Monday, June 10, 2019

The translation of matter

- As if the identity of writing in its ""physical form" was a given. The very material format of glyphs is an ideal vision of language, inasmuch as speech is, both prey to becoming. Both are in a futurity, a virtuality not opposed to reality. Against the hyperforms of desire, the full phallic presence, the fugacity of form is not a distant object, but the very mode of the lived moment of language. Writing, as the defining mode of language, has no precise ontology.

- The fixity of form is more the function of desire than the feature of the physical. It is not the feature of the physical to endure. The quasi-permanent inscription of forms is the prosthetic extension of memory and desire. What is material marries what is psychical, anthropic, ideal. The ideal must find its extension in the material, like a sculpture embodying the imago. But like any cultural form, in marriage the opposites are maintained: the union is abstract, even if the social transformation is real. The material is hence also already the extension of the ideal. Or there are two notions of the ideal. The first defines it as an essential self-identity; the second, as what D & G calls “more abstract than the abstract,” that which is between the material and the ideal conceived traditionally. If objects are the extension of the anthropic, they are nevertheless traversed by an “evil genius” (J. Baudrillard).
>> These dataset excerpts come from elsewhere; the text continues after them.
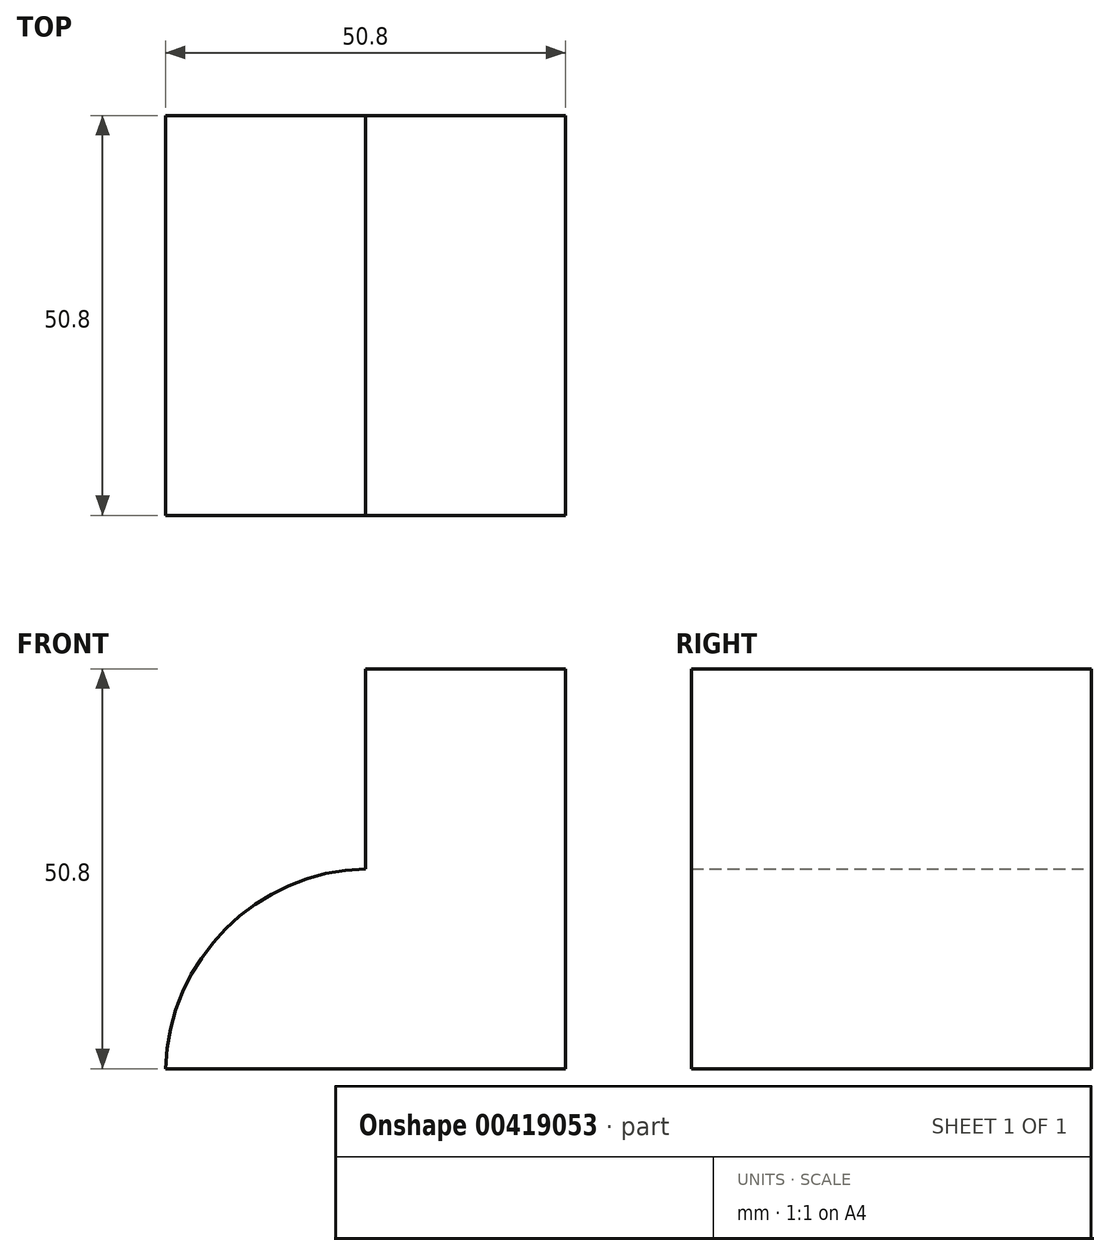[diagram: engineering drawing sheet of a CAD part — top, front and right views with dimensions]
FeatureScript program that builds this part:
annotation { "Feature Type Name" : "Feature", "Feature Type Description" : "" }
export const myFeature = defineFeature(function(context is Context, id is Id, definition is map)
    precondition{}
    {
        {
            var Q0;
            Q0=qCreatedBy(makeId("Front.planeOp"),FACE);
            var sketch = newSketch(context, id + "F0", { "sketchPlane" : qUnion([Q0])});
            skLineSegment(sketch, "E0", {"start": v(0, 0) * mm, "end": v(-50.8, 0) * mm});
            skLineSegment(sketch, "E1", {"start": v(0, 0) * mm, "end": v(0, 50.8) * mm});
            skLineSegment(sketch, "E2", {"start": v(0, 50.8) * mm, "end": v(-25.4, 50.8) * mm});
            skLineSegment(sketch, "E3", {"start": v(-25.4, 50.8) * mm, "end": v(-25.4, 25.4) * mm});
            skArc(sketch, "E4", {"start": v(-24.01, 25.4) * mm, "mid": v(-42.67, 18.25) * mm, "end": v(-50.8, 0) * mm});
            skSolve(sketch);
        }
        {
            var Q0;
            Q0 = qSketchRegion(id + "F0", true);
            extrude(context, id + "F1", {"entities" : qUnion([Q0]), "depth" : 50.8 * mm});
        }
    });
- (Can't we say then that the essence of the world as a mystery does not imply some inadequacy on the design of our faculties. In a sense there is a limit, yes, but it less about what we lack than how our relationship to the world is not a matter of reflection but of transformation, that is, translation.)

Salvador Dali, “Apparition of Face and Fruit Dish on a Beach,” 1938.
- The surrealists have given us so much of that aspect of objects, how they are possessed by an irreducible alterity, visually captured only in terms of the malleability of pictorial punning. We have always thought of painting as the abode of the familiar, mistaking our recognition of what they “depict” as a reaffirmation of our perceptions. (Perhaps this is true for religious paintings. Nevertheless, religious works are like mythic representations: their subject matter is already the surnatural.) The evil genius of matter is what is more natural than our notions of the natural. It is that which lies at the limit of the represented, or the exterior which is intimated, that surrounds the readable, the metaphorical, which is its subject matter, which is the other of both its subject and its matter. And even when we reduce the aesthetic to the objectivity of the material, after the pursuit of the formal is exhausted in Modernism, won’t we have as a logical conclusion the "buchi" in Lucio Fontana’s art? As he says: “I make holes, the infinite goes through them, light passes through them, there is no need to paint…
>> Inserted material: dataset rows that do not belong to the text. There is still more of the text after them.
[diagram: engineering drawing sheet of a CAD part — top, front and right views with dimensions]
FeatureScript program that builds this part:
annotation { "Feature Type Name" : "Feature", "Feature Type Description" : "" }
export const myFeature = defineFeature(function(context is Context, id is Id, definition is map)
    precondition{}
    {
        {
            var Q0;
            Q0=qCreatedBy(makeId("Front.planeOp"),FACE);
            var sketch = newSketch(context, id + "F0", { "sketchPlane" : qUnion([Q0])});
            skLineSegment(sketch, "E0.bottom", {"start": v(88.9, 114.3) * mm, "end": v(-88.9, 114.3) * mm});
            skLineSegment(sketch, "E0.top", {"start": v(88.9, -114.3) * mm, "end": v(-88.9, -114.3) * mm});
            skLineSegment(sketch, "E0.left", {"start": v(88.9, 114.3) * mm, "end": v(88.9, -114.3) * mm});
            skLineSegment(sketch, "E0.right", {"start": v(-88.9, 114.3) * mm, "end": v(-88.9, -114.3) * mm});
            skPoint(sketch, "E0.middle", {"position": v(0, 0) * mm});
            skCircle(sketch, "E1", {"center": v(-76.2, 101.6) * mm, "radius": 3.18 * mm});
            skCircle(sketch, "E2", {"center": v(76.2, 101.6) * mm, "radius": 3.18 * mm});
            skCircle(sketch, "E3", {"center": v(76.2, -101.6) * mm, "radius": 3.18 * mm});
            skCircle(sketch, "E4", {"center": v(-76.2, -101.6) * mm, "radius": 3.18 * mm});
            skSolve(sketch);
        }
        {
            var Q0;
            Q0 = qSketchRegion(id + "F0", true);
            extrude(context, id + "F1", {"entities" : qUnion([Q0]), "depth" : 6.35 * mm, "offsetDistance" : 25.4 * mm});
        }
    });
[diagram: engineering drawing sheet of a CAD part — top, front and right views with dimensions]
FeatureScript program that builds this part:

"Concetto Spaziale", Attese (1967), and "Concetto Spaziale, Attesa" (1961) by Lucio Fontana.
From https://www.sleek-mag.com/article/lucio-fontana-art/


- The inscription (a carving out, like abstraction, like cuneiform) which is language's mode of being pays the price of alterity, of non-identity. This tension is, however, integral to the perception of sense. It is the irresolvable requisite of meaning: contradiction, paradox, difference, oxymoron, chiasmus, reversibility, non-identity. To speak is to alter, but incompletely. For alterity itself carries its own non-identity. There is no essential other, since by definition the other is that which has no essence. Or, that which is imagined to have an absolute one, as the negation of becoming.